Individual flare thrives in a well defined strategy
Colin Baron
"The aim should be to allow the team to thrive and create new opportunities within a well defined and articulated strategy"
This blog is a short diversion as we work through the way senior leaders cope with change. I enjoy observing how good sports coaches develop successful teams and strategies. In a previous blog I quoted one aspect of how Jose Mourinho developed teams (Sunday Times 08.08.10).
Another very successful football manager Carlo Ancelotti gives some insights into his approach in building great teams. (Interview with Matt Lawton Daily Mail Sat 23rd). He says: “It is important to have good organisation, play quickly and have the right movement. But I knew by then that you have to build the shape of the team to the characteristics of the players. It’s very important to use good organisation but also use the instinct and ability of the players when you attack. It is different when you defend. When you don’t have the ball the players have to take up the right positions.”
As a leader you can find yourself operating in two very different ways. One is to build on a rigid reporting and permission-requiring model, where everyone has to fit into the structure and know their positions. Another is where you are so enamoured with talented individuals who have energy and vision. You allow them to create a micro organisation/ministry, without them having any regard to how it fits into the shape and structure of the whole.

Required action 1: List every person named in the blog post on team strategy.
Required action 2: Condense the paragraph of the team-strategy blog post that begins "As a leader you can find yourself" into a short bulleted list that keeps its main points.
Required action 3: From the team-strategy blog post, output the passage between "As a leader" and "of the whole.", inclusive, exactly as it appears.

Items contained in a dataset:
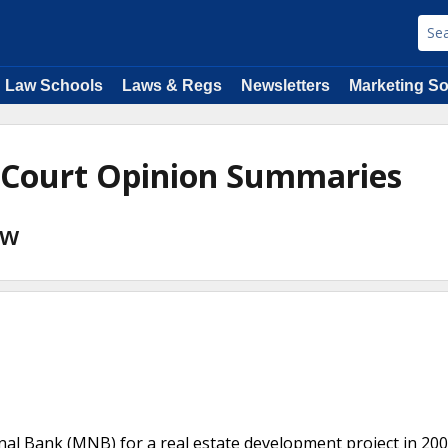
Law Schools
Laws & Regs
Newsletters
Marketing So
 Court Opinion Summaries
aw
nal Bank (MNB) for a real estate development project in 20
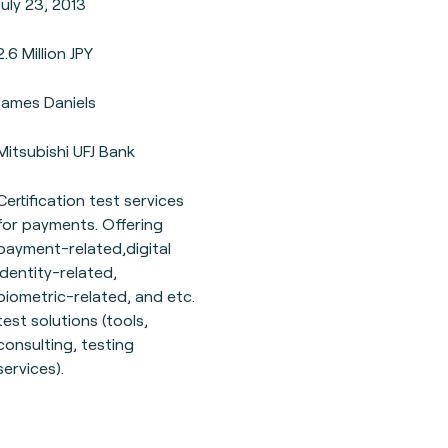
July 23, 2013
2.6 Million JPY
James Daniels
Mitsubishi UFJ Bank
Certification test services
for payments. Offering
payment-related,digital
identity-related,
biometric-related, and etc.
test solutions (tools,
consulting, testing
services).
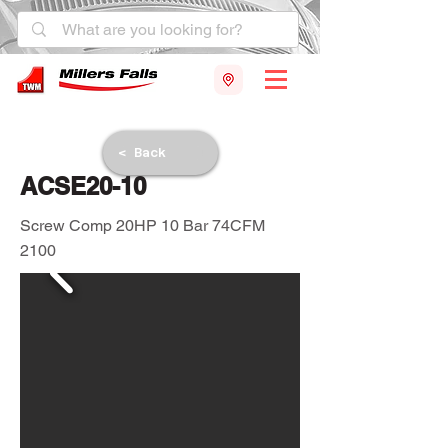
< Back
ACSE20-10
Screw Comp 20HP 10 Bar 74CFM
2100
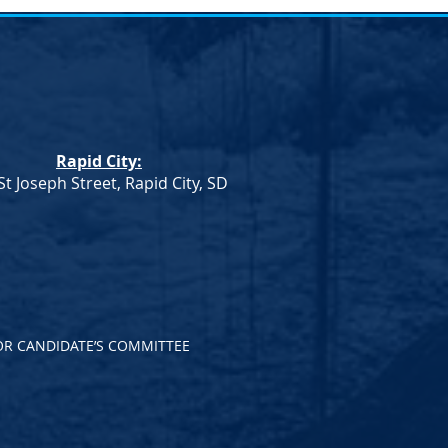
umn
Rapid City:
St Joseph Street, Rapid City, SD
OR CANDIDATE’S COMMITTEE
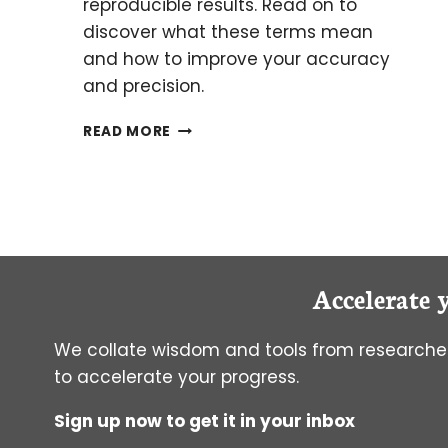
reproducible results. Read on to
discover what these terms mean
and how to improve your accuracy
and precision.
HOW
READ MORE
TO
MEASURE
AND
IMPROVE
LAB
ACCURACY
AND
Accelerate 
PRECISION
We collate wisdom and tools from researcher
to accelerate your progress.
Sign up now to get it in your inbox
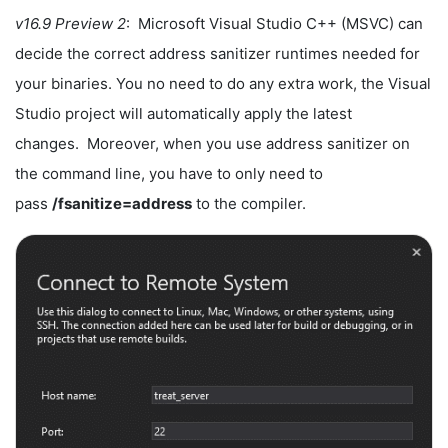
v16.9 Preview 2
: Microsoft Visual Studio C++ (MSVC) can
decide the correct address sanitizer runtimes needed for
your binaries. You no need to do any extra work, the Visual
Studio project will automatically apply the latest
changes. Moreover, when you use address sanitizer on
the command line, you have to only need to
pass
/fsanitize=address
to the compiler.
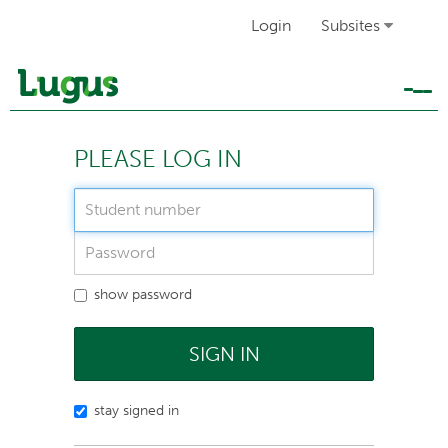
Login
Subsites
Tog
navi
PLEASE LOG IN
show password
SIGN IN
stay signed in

...

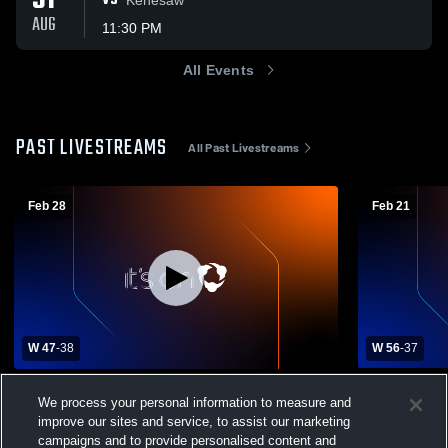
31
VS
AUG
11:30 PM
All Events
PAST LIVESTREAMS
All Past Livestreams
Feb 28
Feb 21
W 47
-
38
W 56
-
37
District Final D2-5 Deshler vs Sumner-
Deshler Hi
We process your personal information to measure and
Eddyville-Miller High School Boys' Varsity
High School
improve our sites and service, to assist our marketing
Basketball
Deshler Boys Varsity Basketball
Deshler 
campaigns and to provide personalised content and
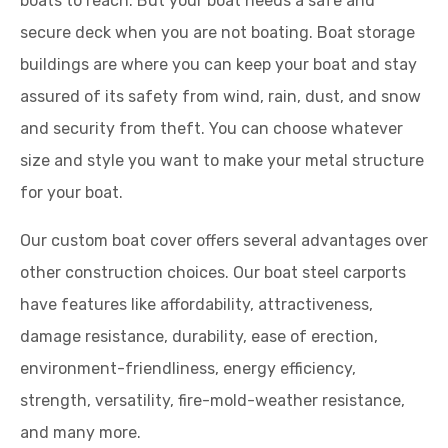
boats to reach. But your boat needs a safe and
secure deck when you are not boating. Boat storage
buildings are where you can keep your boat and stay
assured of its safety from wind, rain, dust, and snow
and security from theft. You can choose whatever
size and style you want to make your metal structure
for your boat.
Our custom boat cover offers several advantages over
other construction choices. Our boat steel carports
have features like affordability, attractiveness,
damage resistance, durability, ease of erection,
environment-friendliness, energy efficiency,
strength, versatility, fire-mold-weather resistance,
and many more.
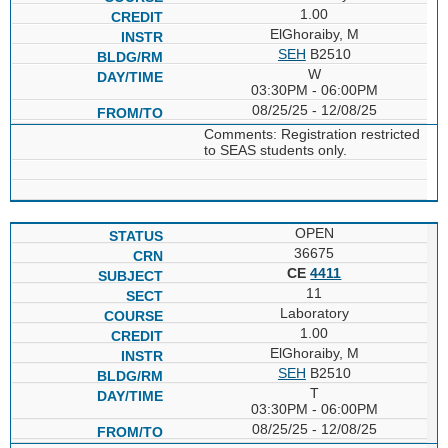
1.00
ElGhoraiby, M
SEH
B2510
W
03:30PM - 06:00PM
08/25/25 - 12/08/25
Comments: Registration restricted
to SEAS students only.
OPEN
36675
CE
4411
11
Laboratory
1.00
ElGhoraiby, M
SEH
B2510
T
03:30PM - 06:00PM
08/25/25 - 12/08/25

==

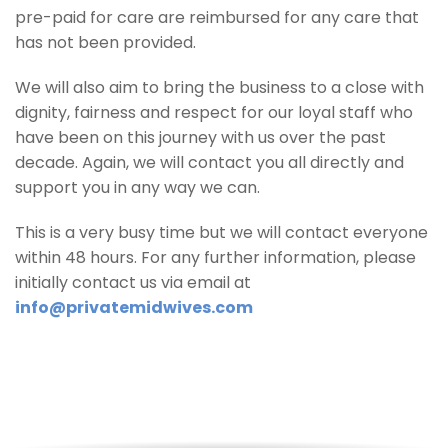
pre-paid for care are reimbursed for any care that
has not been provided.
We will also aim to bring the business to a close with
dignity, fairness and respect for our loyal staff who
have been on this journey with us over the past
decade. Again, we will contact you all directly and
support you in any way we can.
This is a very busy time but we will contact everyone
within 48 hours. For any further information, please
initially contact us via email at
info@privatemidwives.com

Solution 1:
Colin Baron
Jose Mourinho
Carlo Ancelotti
Matt Lawton

Solution 2:
Leaders may operate in two very different ways:
- A rigid reporting and permission-requiring model, in which everyone fits into the structure and knows their positions.
- Letting talented, energetic, visionary individuals build their own micro organisation or ministry, with no regard to how it fits the shape and structure of the whole.

Solution 3:
As a leader you can find yourself operating in two very different ways. One is to build on a rigid reporting and permission-requiring model, where everyone has to fit into the structure and know their positions. Another is where you are so enamoured with talented individuals who have energy and vision. You allow them to create a micro organisation/ministry, without them having any regard to how it fits into the shape and structure of the whole.